Farmer-turned-con man in 1960s sitcom / MON 12-20-10 / Self-description someone surprised / Nancy Drew's beau / 1960s-'70s R&B singer Marilyn

Constructor: Donna Hoke

Relative difficulty: Medium-Challenging

THEME: Animal's Something — two-word idiomatic expressions where the first word is the possessive form of some animal


Word of the Day: CADGE (7D: Bum, as a cigarette) —
intr. & tr.v., cadged, cadg·ing, cadg·es.
To beg or get by begging.

[Perhaps back-formation from obsolete cadger, peddler, from Middle English cadgear.]

• • •

This was much more of a struggle than your average Monday, which I know is a weird thing to say about a puzzle that took me 3:17, but that's better than 40 seconds slower than my time last week, and on Monday, 40 seconds is an Eternity. At 76 words, with many 6- and 7-letter Downs, and with a good amount of white space up top and down below, this grid ended up having more interesting fill than most early-week grids—and only once did "more interesting" mean something very bad. I'm speaking, of course, of "MR. HANEY" (25A: Farmer-turned-con man in a 1960s sitcom). I needed every cross to get him, and I still couldn't place him once I was done. Lucy's boss was MR. MOONEY ... who the hell is MR. HANEY??? Well, wikipedia tells me he is some secondary (if not tertiary) character on "Green Acres!" Who the what the?! I'm going to go out on a limb and say that that is Not a Monday answer (Friday or Saturday, maybe). 30 years ago, maybe. But today ... wow. Wow. Talk about your outliers. But as I say, that's the only answer that stunk, and it stunk mainly by (massive) contrast with how good the rest of the grid is. CADGE and OZMA (37D: Princess in L. Frank Baum books) and ROTUNDA (10D: Capitol feature) and EZ PASS (39D: Modern toll-paying convenience) and AIR SHOW (45D: Event for stunt pilots) and OSPREYS (even in the plural) (42D: Fish-eating birds) gave this puzzle a good amount of sparkle.

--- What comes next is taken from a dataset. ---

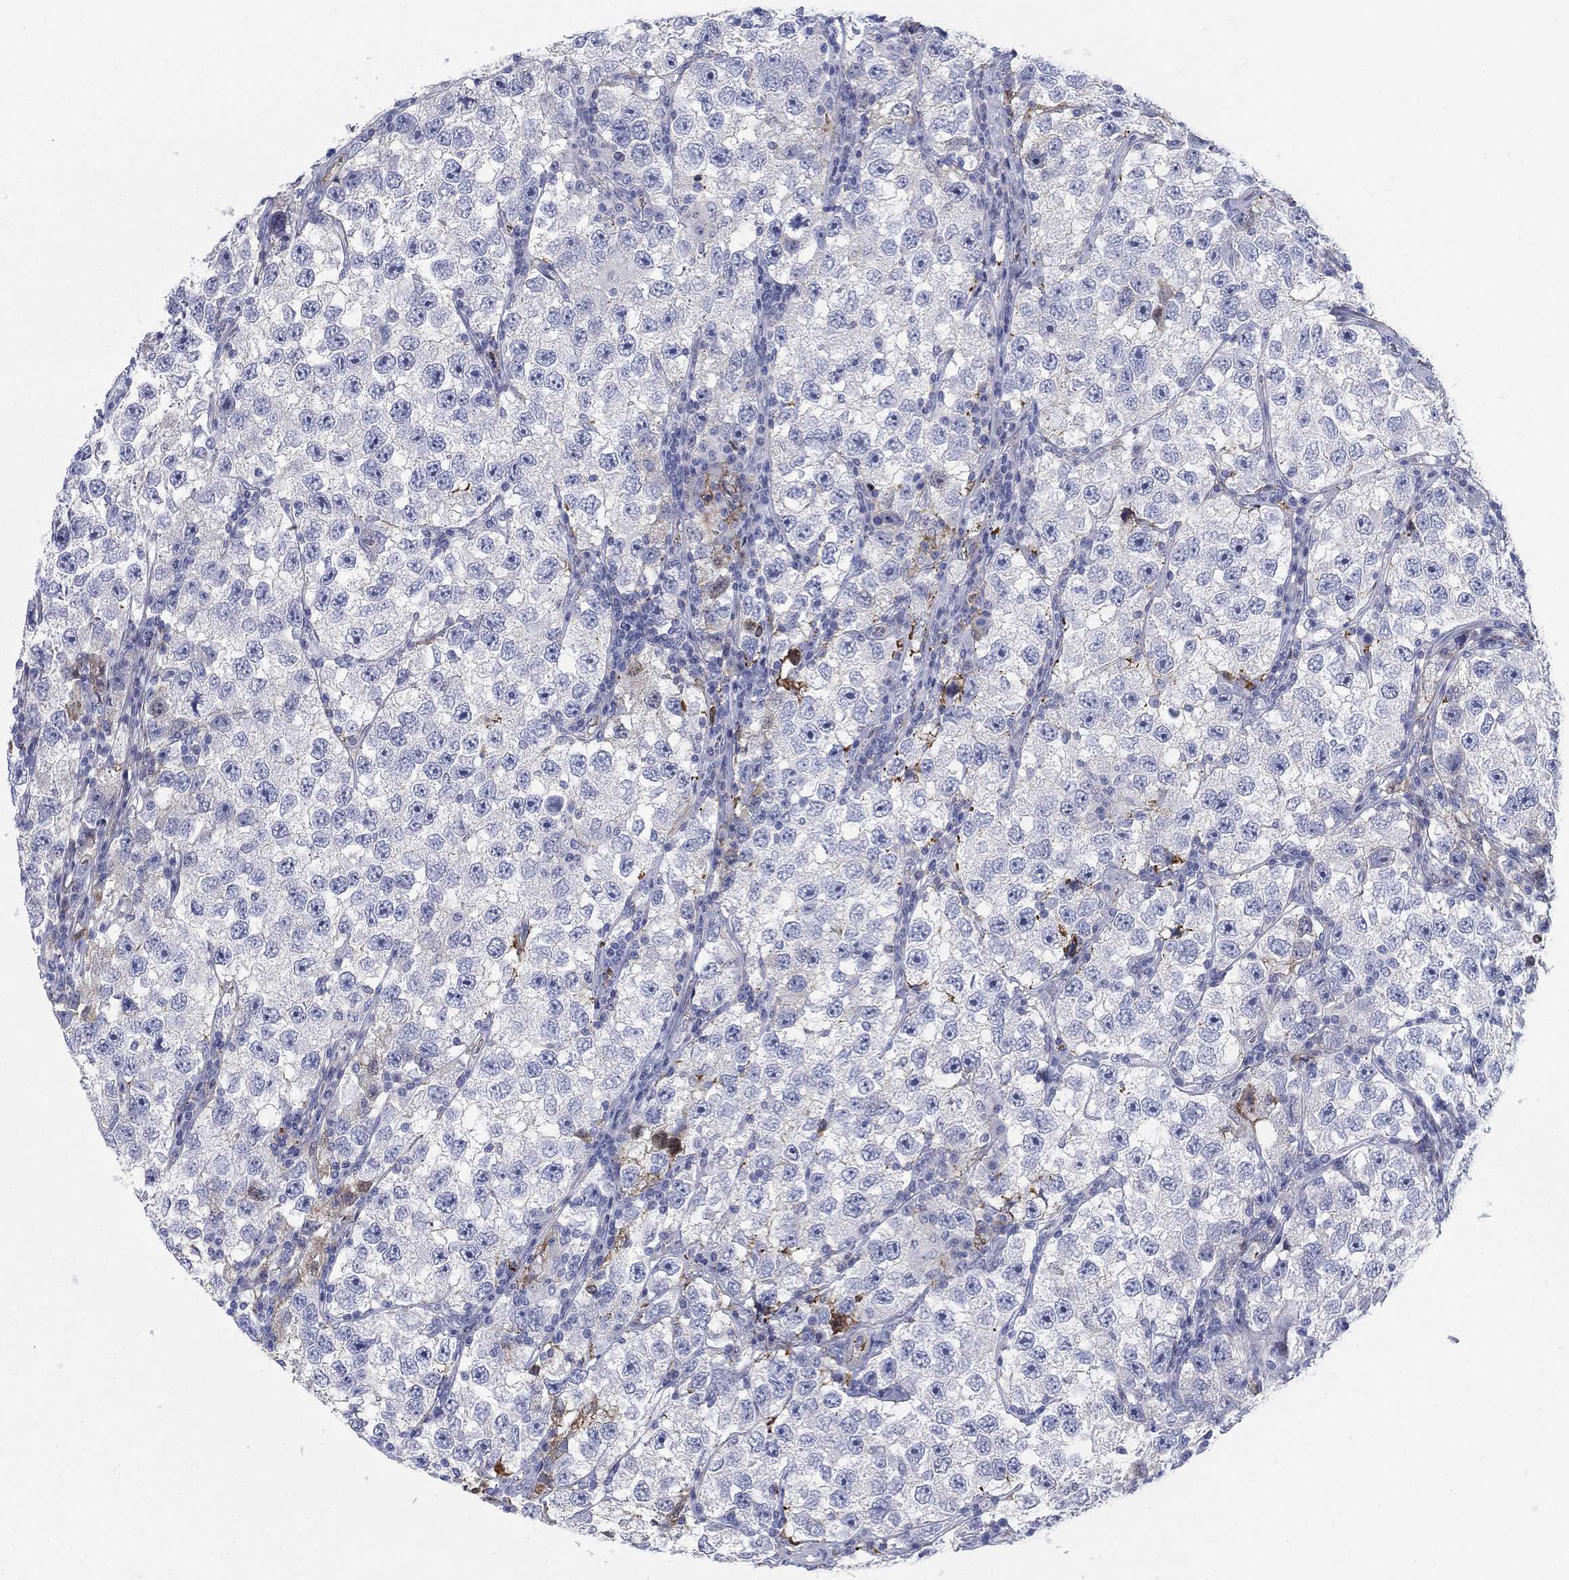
{"staining": {"intensity": "negative", "quantity": "none", "location": "none"}, "tissue": "testis cancer", "cell_type": "Tumor cells", "image_type": "cancer", "snomed": [{"axis": "morphology", "description": "Seminoma, NOS"}, {"axis": "topography", "description": "Testis"}], "caption": "The immunohistochemistry (IHC) histopathology image has no significant staining in tumor cells of testis cancer (seminoma) tissue.", "gene": "HEATR4", "patient": {"sex": "male", "age": 26}}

The theme ... is fine. Absolutely standard Monday stuff. No strong feelings there. Wife claimed not to know what MONKEY'S UNCLE was, but a. she's from NZ and b. when I prefaced it with the phrase "Well I'll be a..." she said "Oh ... yeah, maybe ..." I had more trouble with ELEPHANT'S EAR, despite having seen [Elephant's ear] as a clue for TARO very recently. I wrote in ELEPHANT ROOT. This made MEASLY (49D: Pathetically small) even harder to see than it might have been otherwise (wife had MEAGER, a reasonable wrong answer).

Theme answers:
  • 17A: Game played with strings looped over the fingers (CAT'S CRADLE)
  • 22A: Self-description of someone who's surprised (MONKEY'S UNCLE)
  • 36A: Long time (DOG'S AGE)
  • 50A: Taro (ELEPHANT'S EAR)
  • 60A: What a greedy person may grab (LION'S SHARE)
Bullets:
  • 5A: 1960s-'70s R&B singer Marilyn (MCCOO) — I feel like I have a special connection with Ms. MCCOO. I watched her often in my youth when she was co-host of "Solid Gold" with Andy Gibb ...

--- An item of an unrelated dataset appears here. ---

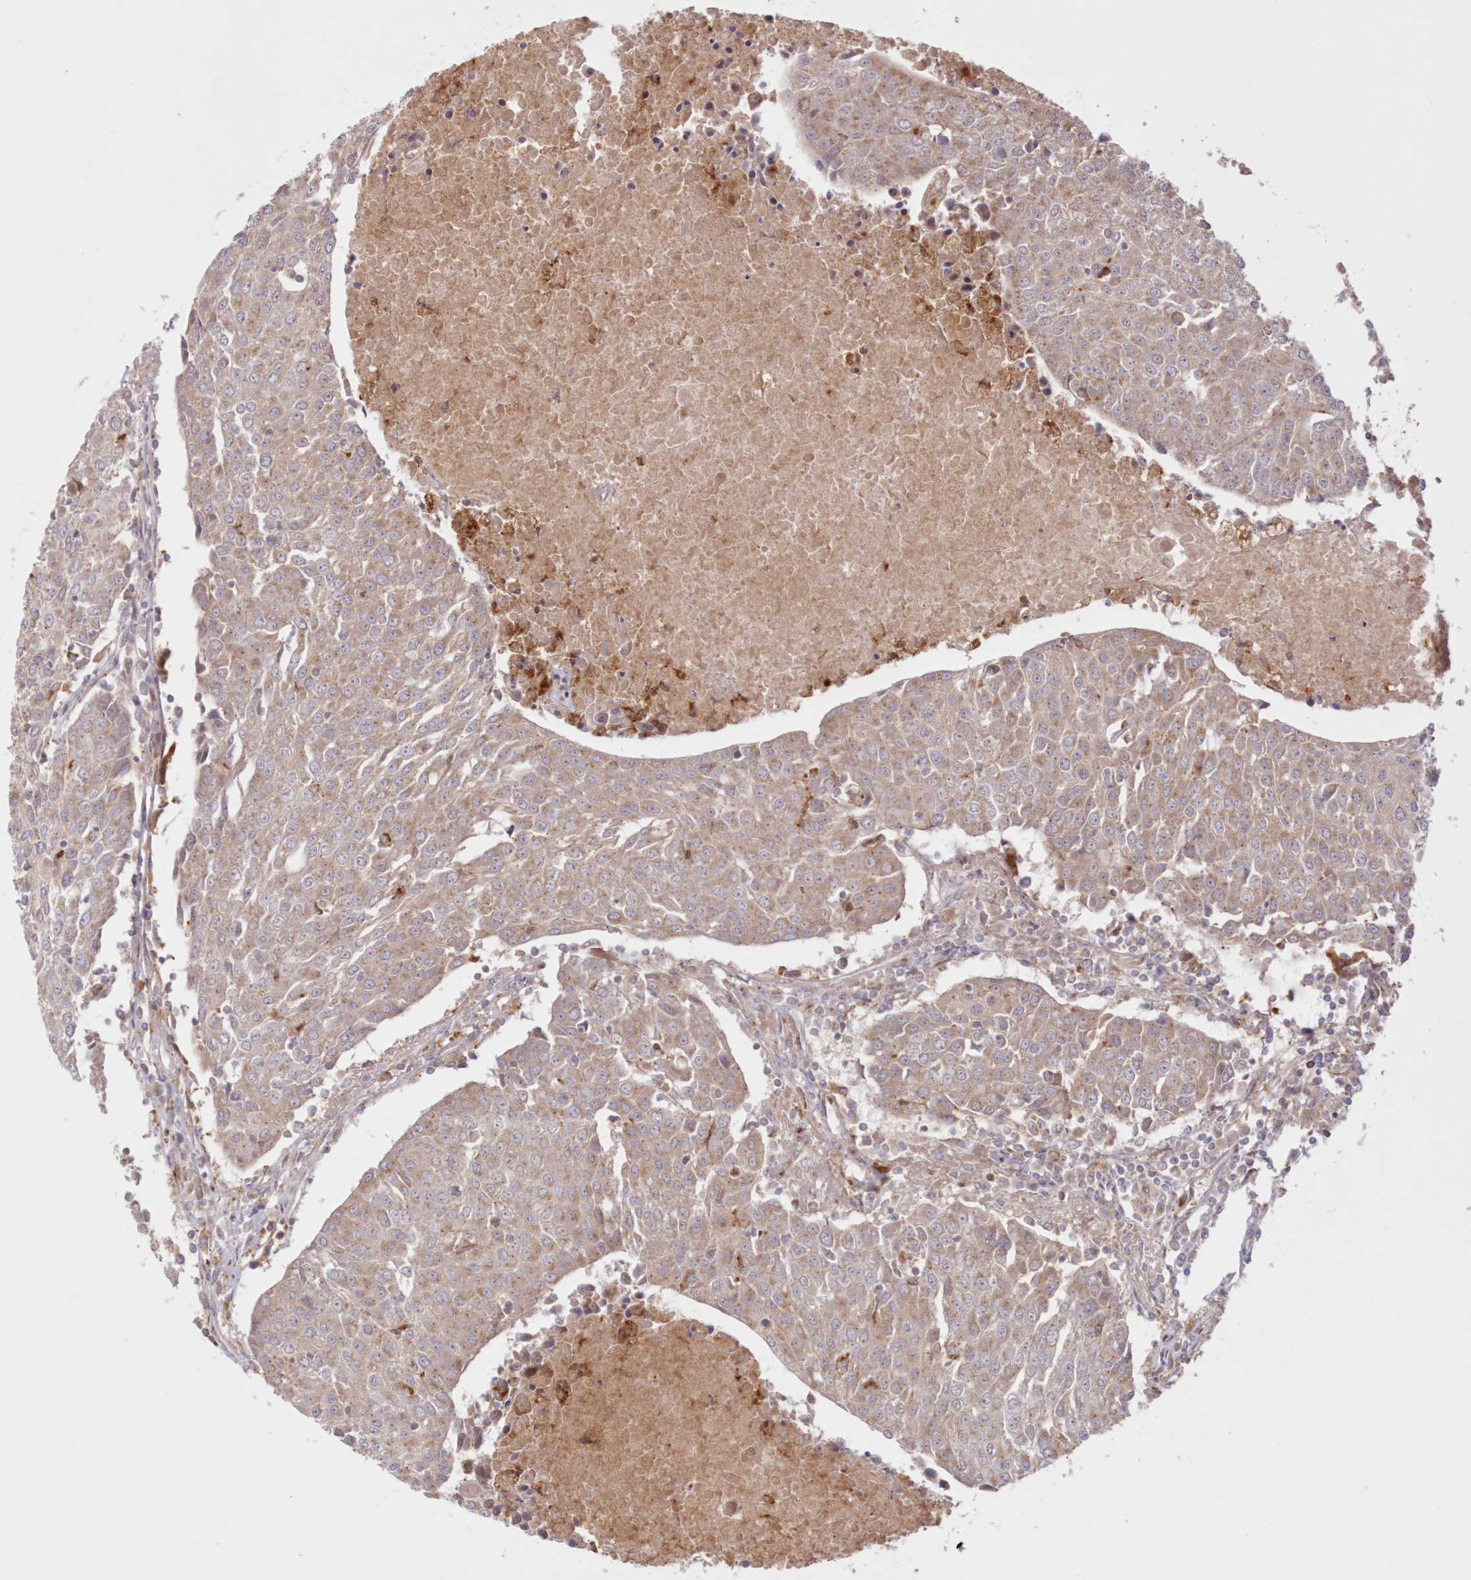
{"staining": {"intensity": "weak", "quantity": ">75%", "location": "cytoplasmic/membranous"}, "tissue": "urothelial cancer", "cell_type": "Tumor cells", "image_type": "cancer", "snomed": [{"axis": "morphology", "description": "Urothelial carcinoma, High grade"}, {"axis": "topography", "description": "Urinary bladder"}], "caption": "A histopathology image of human high-grade urothelial carcinoma stained for a protein displays weak cytoplasmic/membranous brown staining in tumor cells. The protein of interest is shown in brown color, while the nuclei are stained blue.", "gene": "ABCC3", "patient": {"sex": "female", "age": 85}}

... and she was also the singer of the #1 song in the country on the day I was born ...


... plus I just really like this song ...


  • 30A: Oklahoma city named for the daughter of its first 4-Down (ADA) — wow ... that is one of the oddest cross-referenced pair of answers I've ever seen ... so ADA had a POSTMAN before it was named? Or the guy who named the city after his daughter later became POSTMAN? That must be it. Oh, and by the way, hated the clue on POSTMAN only because "in an old movie" overlooks the (at least as famous) book by James M. Cain. Plus, only one "old book" has the title "The POSTMAN Always Rings Twice," while there are at least two "old movies." It's a book, is what I'm saying.
  • 58D: Nancy Drew's beau and others (NEDS) — important crossword trivia; know your NEDS! (Rorem, Flanders, Beatty, etc.)